Front Robot AI. 2020 Oct 9:7:522141. doi: 10.3389/frobt.2020.522141. eCollection 2020.

Abstract

From an early age, humans learn to develop an intuition for the physical nature of the objects around them by using exploratory behaviors. Such exploration provides observations of how objects feel, sound, look, and move as a result of actions applied on them. Previous works in robotics have shown that robots can also use such behaviors (e.g., lifting, pressing, shaking) to infer object properties that camera input alone cannot detect. Such learned representations are specific to each individual robot and cannot currently be transferred directly to another robot with different sensors and actions. Moreover, sensor failure can cause a robot to lose a specific sensory modality which may prevent it from using perceptual models that require it as input. To address these limitations, we propose a framework for knowledge transfer across behaviors and sensory modalities such that: (1) knowledge can be transferred from one or more robots to another, and, (2) knowledge can be transferred from one or more sensory modalities to another. We propose two different models for transfer based on variational auto-encoders and encoder-decoder networks. The main hypothesis behind our approach is that if two or more robots share multi-sensory object observations of a shared set of objects, then those observations can be used to establish mappings between multiple features spaces, each corresponding to a combination of an exploratory behavior and a sensory modality. We evaluate our approach on a category recognition task using a dataset in which a robot used 9 behaviors, coupled with 4 sensory modalities, performed multiple times on 100 objects.
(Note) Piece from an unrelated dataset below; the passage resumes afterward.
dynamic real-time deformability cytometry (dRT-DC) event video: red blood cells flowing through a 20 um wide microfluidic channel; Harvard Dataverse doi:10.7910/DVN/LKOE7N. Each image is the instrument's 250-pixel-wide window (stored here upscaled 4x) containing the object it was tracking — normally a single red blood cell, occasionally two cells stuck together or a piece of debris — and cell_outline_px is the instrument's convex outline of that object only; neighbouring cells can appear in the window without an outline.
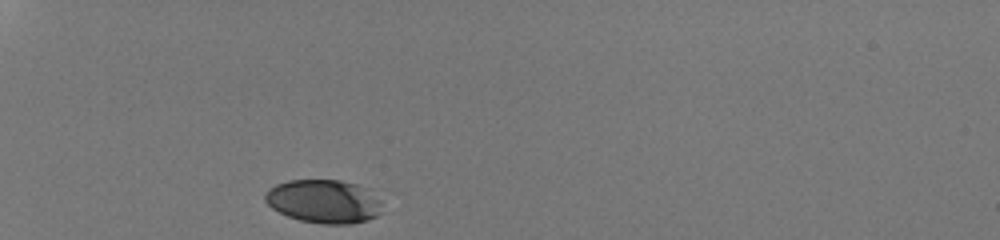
{"species": "human", "species_latin": "Homo sapiens", "temperature_condition": "room temperature", "stored_images_in_passage": 35, "camera_frame_rate_fps": 3000, "um_per_image_px": 0.085, "donor": {"sex": "male"}, "frame": {"image": 1, "passage_image": 1, "time_ms": 0.0, "image_size_px": [1000, 240], "cell_outline_px": [[380, 212], [376, 216], [368, 220], [352, 224], [324, 224], [300, 220], [288, 216], [272, 208], [264, 200], [264, 196], [268, 188], [276, 184], [288, 180], [340, 180], [356, 184], [364, 188], [380, 200]], "centroid_in_image_um": [27.49, 17.12], "position_along_channel_um": 57.5, "area_um2": 29.54}}
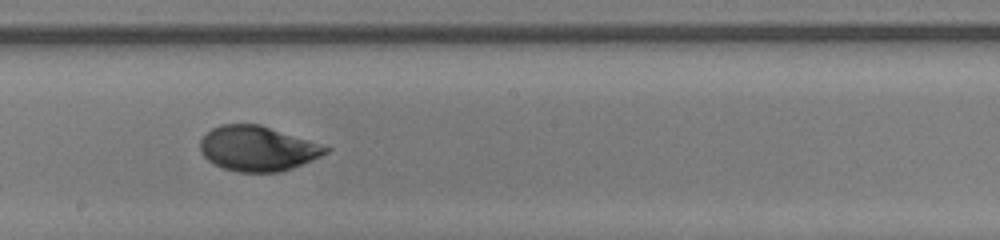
{"frame": {"image": 2, "passage_image": 16, "time_ms": 5.0, "image_size_px": [1000, 240], "cell_outline_px": [[332, 148], [328, 152], [320, 156], [292, 168], [280, 172], [236, 172], [224, 168], [208, 160], [200, 152], [200, 140], [212, 128], [220, 124], [260, 124]], "centroid_in_image_um": [21.87, 12.62], "position_along_channel_um": 226.3, "area_um2": 32.66}}
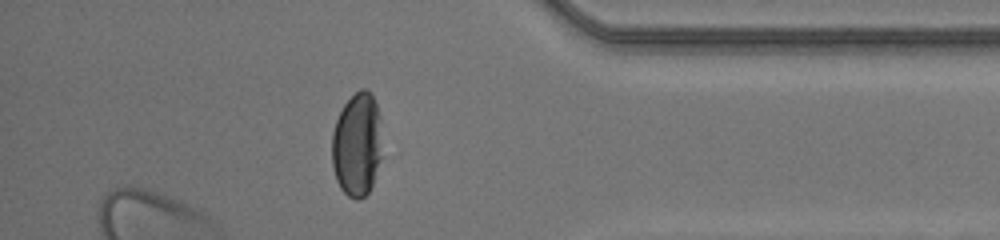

The results indicate that sensorimotor knowledge about objects can be transferred both across behaviors and across sensory modalities, such that a new robot (or the same robot, but with a different set of sensors) can bootstrap its category recognition models without having to exhaustively explore the full set of objects.

Keywords: category learning and recognition; development of representations; grounding of knowledge; haptic and tactile perception; multimodal perception and integration.